Text excerpt —

Close up of a handshake between a businessman and a military veteran in camouflage depicting veterans preference hiring in federal government

With all of the ceremonies and commemorations of Veterans Day, we sometimes lose sight of the fact that veterans are not a homogenous group of men and women who all have the same needs. Some veterans complete their service with a Master’s Degree (or two or three), many have highly marketable skills, others have contacts that make them valuable in defense-related industries, and others leave service with the resources and skills needed to create their own businesses.

Some veterans return with severe disabilities, including some that are life-altering. For the most part, the federal government has done a good job in helping disabled veterans find employment.

The Bureau of Labor Statistics reports that 1 in 3 veterans with a service-connected disability work in the public sector. The unemployment rate for veterans with a service-connected disability is actually slightly lower than that of other veterans.

One part of the veteran community does not do so well – younger veterans. The unemployment rate for veterans aged 18-24 is almost 8 percent. For male veterans in the same group the number is more than 8 percent. While those numbers are shockingly high, they are not very different from the numbers for non-veterans in the same age group. The truth is that young people, particularly those who are not college-educated, have high unemployment rates.

That is a problem. It means a large chunk of the labor force continually struggles to find work at a time when the rest of the economy is supposed to be humming along nicely. It also means those young people are not getting started on building a career. At a time in their lives when they should be building the foundation for the rest of their adult lives, too many are unemployed or under-employed.

Information shown —
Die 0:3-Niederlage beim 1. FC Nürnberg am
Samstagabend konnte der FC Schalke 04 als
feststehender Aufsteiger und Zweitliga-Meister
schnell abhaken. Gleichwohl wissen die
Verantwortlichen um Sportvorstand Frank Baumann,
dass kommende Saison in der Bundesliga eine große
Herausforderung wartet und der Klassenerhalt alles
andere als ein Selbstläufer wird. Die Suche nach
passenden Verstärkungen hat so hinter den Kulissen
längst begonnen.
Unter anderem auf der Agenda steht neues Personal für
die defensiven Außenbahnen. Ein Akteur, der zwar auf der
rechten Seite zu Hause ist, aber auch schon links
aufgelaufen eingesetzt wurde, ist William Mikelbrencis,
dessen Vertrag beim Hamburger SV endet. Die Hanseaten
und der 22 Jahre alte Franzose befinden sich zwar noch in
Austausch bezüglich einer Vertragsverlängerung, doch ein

Problems to solve —
1 > Copy the text on veterans' employment word for word, from "The Bureau of" to "high unemployment rates.".
2 > Answer these questions from the text on veterans' employment:
(a) What degree do some veterans complete their service with?
(b) What share of veterans with a service-connected disability work in the public sector, according to the Bureau of Labor Statistics?
(c) What is the unemployment rate for veterans aged 18-24?

Answers below —
1 >
The Bureau of Labor Statistics reports that 1 in 3 veterans with a service-connected disability work in the public sector. The unemployment rate for veterans with a service-connected disability is actually slightly lower than that of other veterans.

One part of the veteran community does not do so well – younger veterans. The unemployment rate for veterans aged 18-24 is almost 8 percent. For male veterans in the same group the number is more than 8 percent. While those numbers are shockingly high, they are not very different from the numbers for non-veterans in the same age group. The truth is that young people, particularly those who are not college-educated, have high unemployment rates.

2 >
(a) A Master's Degree (or two or three).
(b) 1 in 3.
(c) Almost 8 percent.